Court Opinion

ID: 4808395
Source: CourtListenerOpinion
Date Created: 2021-08-21 08:56:43.786155+00
Date Added: 2024-06-11T08:10:30.365378
License: Public Domain

MAKAR, J.,
concurring with opinion.
I concur in affirmance, but with much reluctance for many of the reasons expressed by Judge Wetherell. If this case had arisen prior to R.J. Reynolds Tobacco Co. v. Townsend, 90 So.3d 307 (Fla. 1st DCA 2012), review denied, 110 So.3d 441 (Fla.2013), and review dismissed, 110 So.3d 442 (Fla.2013) (Townsend I), it would be exceptionally difficult to justify the $10 million award for non-economic damages under the statutorily-required “close scrutiny” spelled out in section 768.74(3), Florida Statutes (“It is the intention of the Legislature that awards of damages be subject to close scrutiny by the courts and that all such awards be adequate and not excessive.”). As noted in Townsend I, the applicable statutory “criteria include whether the award is ‘supported by the evidence,’ whether the award ‘bears a reasonable relation to the amount of damages proved and the injury suffered,’ and whether the amount of the award is ‘indicative of prejudice, passion, or corruption’ on the part of the jury.” 90 So.3d at 311 (quoting portions of section 768.74(5), Florida Statutes).

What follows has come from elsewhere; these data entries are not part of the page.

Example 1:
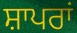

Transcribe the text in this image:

ਸ਼ਾਪਰਾਂ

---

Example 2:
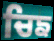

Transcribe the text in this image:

ਚਿਙ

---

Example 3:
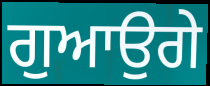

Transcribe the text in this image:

ਗੁਆਉਗੇ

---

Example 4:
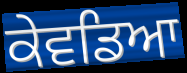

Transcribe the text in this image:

ਕੇਵਡਿਆ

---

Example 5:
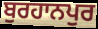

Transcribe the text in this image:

ਬੁਰਹਾਨਪੁਰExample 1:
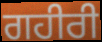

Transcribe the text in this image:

ਗਹੀਰੀ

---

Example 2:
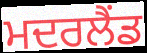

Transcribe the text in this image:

ਮਦਰਲੈਂਡ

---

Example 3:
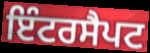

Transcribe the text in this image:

ਇੰਟਰਸੈਪਟ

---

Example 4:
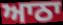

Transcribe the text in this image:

ਆਠਾ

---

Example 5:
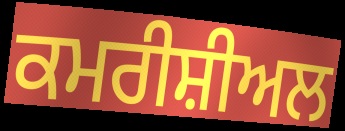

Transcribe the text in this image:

ਕਮਰੀਸ਼ੀਅਲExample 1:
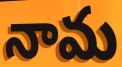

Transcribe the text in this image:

నామ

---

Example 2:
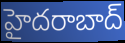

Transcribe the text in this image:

హైదరాబాద్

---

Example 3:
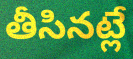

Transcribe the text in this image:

తీసినట్లే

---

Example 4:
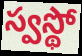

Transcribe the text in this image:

స్వస్థో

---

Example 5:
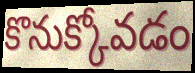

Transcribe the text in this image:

కొనుక్కోవడం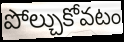
పోల్చుకోవటంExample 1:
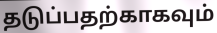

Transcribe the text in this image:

தடுப்பதற்காகவும்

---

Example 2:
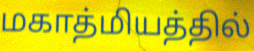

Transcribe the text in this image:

மகாத்மியத்தில்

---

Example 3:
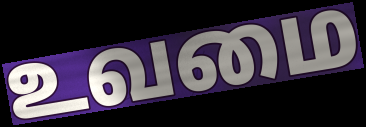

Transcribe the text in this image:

உவமை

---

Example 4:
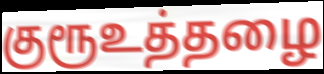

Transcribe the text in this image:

குரூஉத்தழை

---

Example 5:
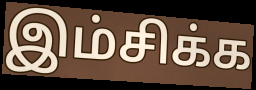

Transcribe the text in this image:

இம்சிக்க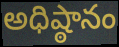
అధిష్ఠానం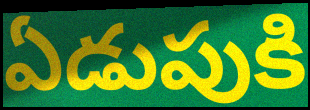
ఏడుపుకిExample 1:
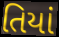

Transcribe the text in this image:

તિયાં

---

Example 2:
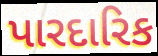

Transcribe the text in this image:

પારદારિક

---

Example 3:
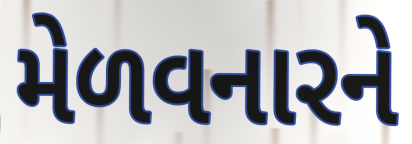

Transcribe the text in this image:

મેળવનારને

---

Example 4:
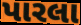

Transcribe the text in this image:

પારલા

The record evidence here, absent Townsend I, would not meet the statutory criteria that the award is “supported by the evidence” and that it bear “a reasonable relationship” to the harm proven. The primary evidence the jury heard about Mr. Smith’s non-economic losses was limited to just four pages of testimony from him and his wife. Mr. Smith was 80 years old at the time his case went to trial and lived some twenty years after his 1992 surgery.13 He retired at age 60 from his job of thirty years with the State of Florida, but he continued a fulfilling working career as a minister in his church until roughly around 2006 or 2007. Admittedly, his testimony was limited by agreement of the parties due to his diminishing mental capacity, but in that limited testimony, Mr. Smith testified that he was able to do “most of the things” he had done before the surgery. He did not specify what he could no longer do because of his smoking-related injury (versus limitations due to his advancing age generally); when questioned about his abilities following his 1992 lung surgery, his wife testified only generally saying that he “wasn’t able to do the same things” as before (such as walks around the block or bowling) and that the *21couple was unable to have the “same type of intimate relationship” as before.

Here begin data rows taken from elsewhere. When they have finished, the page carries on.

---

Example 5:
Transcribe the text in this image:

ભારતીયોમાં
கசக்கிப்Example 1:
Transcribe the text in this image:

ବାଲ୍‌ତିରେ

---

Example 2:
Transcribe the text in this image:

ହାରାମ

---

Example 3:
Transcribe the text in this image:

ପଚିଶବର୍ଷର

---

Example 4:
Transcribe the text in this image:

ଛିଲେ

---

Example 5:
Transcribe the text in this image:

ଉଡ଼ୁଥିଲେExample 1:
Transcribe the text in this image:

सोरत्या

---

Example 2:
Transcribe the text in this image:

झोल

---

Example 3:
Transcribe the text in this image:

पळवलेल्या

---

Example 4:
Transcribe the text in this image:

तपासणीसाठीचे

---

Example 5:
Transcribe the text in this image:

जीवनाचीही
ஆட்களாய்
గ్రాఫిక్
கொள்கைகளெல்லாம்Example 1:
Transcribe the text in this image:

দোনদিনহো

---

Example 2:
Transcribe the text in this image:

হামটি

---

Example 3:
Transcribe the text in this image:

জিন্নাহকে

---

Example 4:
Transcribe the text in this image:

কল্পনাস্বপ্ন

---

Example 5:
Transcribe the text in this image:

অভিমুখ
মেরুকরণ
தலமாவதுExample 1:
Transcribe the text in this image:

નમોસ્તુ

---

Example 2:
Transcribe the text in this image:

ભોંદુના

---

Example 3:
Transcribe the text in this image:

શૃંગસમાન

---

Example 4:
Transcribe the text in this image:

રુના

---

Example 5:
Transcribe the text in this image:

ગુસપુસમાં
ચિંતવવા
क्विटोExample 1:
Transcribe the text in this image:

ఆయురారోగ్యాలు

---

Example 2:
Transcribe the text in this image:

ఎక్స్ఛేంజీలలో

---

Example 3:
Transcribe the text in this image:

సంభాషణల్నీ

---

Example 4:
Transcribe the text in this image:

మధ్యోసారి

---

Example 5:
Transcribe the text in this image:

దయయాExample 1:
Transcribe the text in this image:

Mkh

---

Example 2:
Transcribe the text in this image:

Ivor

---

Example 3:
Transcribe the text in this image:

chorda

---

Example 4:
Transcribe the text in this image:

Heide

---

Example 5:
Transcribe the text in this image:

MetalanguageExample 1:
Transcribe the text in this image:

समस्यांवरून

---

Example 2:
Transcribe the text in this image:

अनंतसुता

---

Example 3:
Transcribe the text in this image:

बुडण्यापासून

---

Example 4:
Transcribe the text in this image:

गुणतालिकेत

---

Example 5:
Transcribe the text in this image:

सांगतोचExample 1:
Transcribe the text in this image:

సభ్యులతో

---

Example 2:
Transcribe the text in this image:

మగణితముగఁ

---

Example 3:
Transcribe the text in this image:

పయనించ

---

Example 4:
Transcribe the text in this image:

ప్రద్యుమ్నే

Applying “close scrutiny” to this Spartan record raises the proverbial judicial eyebrow, which soon recedes — as Judge Wetherell’s reflections suggest — because Townsend I and like decisions have wearied the shock to the collective judicial conscience of large jury awards; a form of judicial innumeracy and ennui takes hold. No doubt Mr. Smith proved entitlement to significant non-economic damages, but the reasonableness of a $10 million award in this case (which is $500,000 a year or about $1870 daily) is not immediately apparent on this slender record. Because it is within the “outer limits” set by Townsend I, however, we are obliged to affirm.

.On September 25, 2012, R.J. Reynolds notified this Court that Mr. Smith died during the pendency of this appeal.